Please retype the listing exactly as it appears, skipping each picture.

» **Data records**:
______

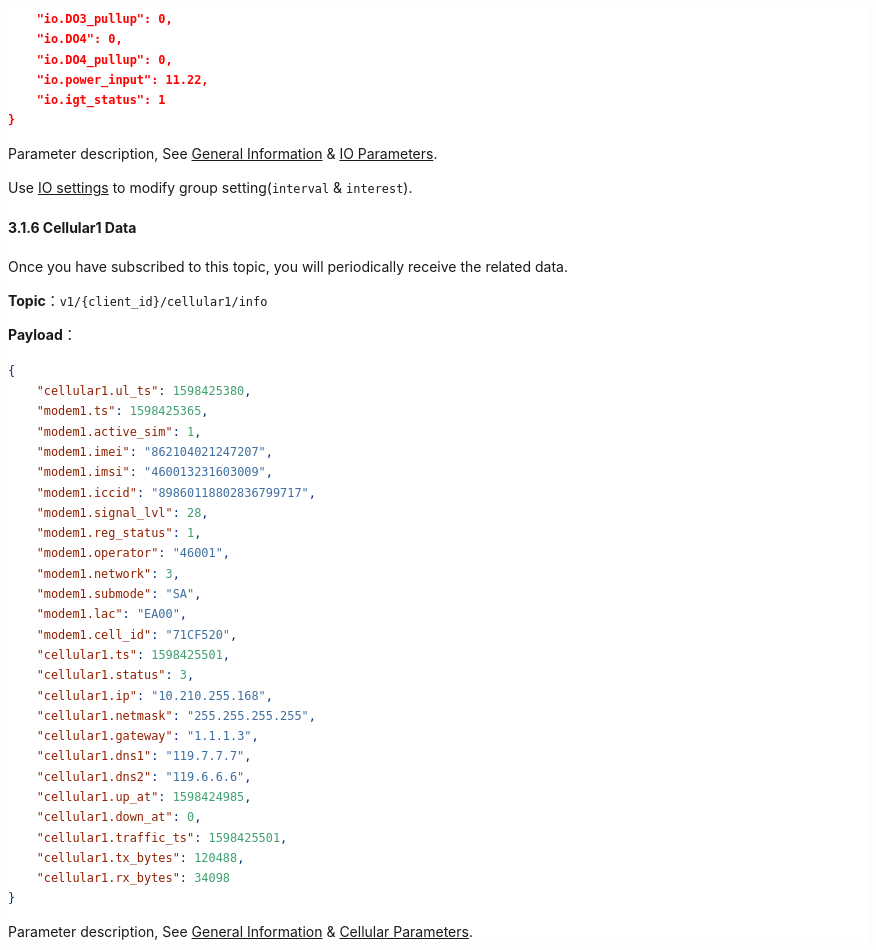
 ```json
    "io.DO3_pullup": 0,
    "io.DO4": 0,
    "io.DO4_pullup": 0,
    "io.power_input": 11.22,
    "io.igt_status": 1
}
```

Parameter description, See [General Information](#211-general-information) & [IO Parameters](#a3-io-parameters).

Use [IO settings](#326-io-settings) to modify group setting(`interval` & `interest`).

<div style="page-break-after: always;"></div>

#### 3.1.6 Cellular1 Data

Once you have subscribed to this topic, you will periodically receive the related data.

**Topic**：`v1/{client_id}/cellular1/info`

**Payload**：

```json
{
    "cellular1.ul_ts": 1598425380,
    "modem1.ts": 1598425365,
    "modem1.active_sim": 1,
    "modem1.imei": "862104021247207",
    "modem1.imsi": "460013231603009",
    "modem1.iccid": "89860118802836799717",
    "modem1.signal_lvl": 28,
    "modem1.reg_status": 1,
    "modem1.operator": "46001",
    "modem1.network": 3,
    "modem1.submode": "SA",
    "modem1.lac": "EA00",
    "modem1.cell_id": "71CF520",
    "cellular1.ts": 1598425501,
    "cellular1.status": 3,
    "cellular1.ip": "10.210.255.168",
    "cellular1.netmask": "255.255.255.255",
    "cellular1.gateway": "1.1.1.3",
    "cellular1.dns1": "119.7.7.7",
    "cellular1.dns2": "119.6.6.6",
    "cellular1.up_at": 1598424985,
    "cellular1.down_at": 0,
    "cellular1.traffic_ts": 1598425501,
    "cellular1.tx_bytes": 120488,
    "cellular1.rx_bytes": 34098
}
```

Parameter description, See [General Information](#211-general-information) & [Cellular Parameters](#a5-cellular-parameters).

______

» **Response area**:
 ```json
    "io.DO3_pullup": 0,
    "io.DO4": 0,
    "io.DO4_pullup": 0,
    "io.power_input": 11.22,
    "io.igt_status": 1
}
```

Parameter description, See [General Information](#211-general-information) & [IO Parameters](#a3-io-parameters).

Use [IO settings](#326-io-settings) to modify group setting(`interval` & `interest`).

<div style="page-break-after: always;"></div>

#### 3.1.6 Cellular1 Data

Once you have subscribed to this topic, you will periodically receive the related data.

**Topic**：`v1/{client_id}/cellular1/info`

**Payload**：

```json
{
    "cellular1.ul_ts": 1598425380,
    "modem1.ts": 1598425365,
    "modem1.active_sim": 1,
    "modem1.imei": "862104021247207",
    "modem1.imsi": "460013231603009",
    "modem1.iccid": "89860118802836799717",
    "modem1.signal_lvl": 28,
    "modem1.reg_status": 1,
    "modem1.operator": "46001",
    "modem1.network": 3,
    "modem1.submode": "SA",
    "modem1.lac": "EA00",
    "modem1.cell_id": "71CF520",
    "cellular1.ts": 1598425501,
    "cellular1.status": 3,
    "cellular1.ip": "10.210.255.168",
    "cellular1.netmask": "255.255.255.255",
    "cellular1.gateway": "1.1.1.3",
    "cellular1.dns1": "119.7.7.7",
    "cellular1.dns2": "119.6.6.6",
    "cellular1.up_at": 1598424985,
    "cellular1.down_at": 0,
    "cellular1.traffic_ts": 1598425501,
    "cellular1.tx_bytes": 120488,
    "cellular1.rx_bytes": 34098
}
```

Parameter description, See [General Information](#211-general-information) & [Cellular Parameters](#a5-cellular-parameters).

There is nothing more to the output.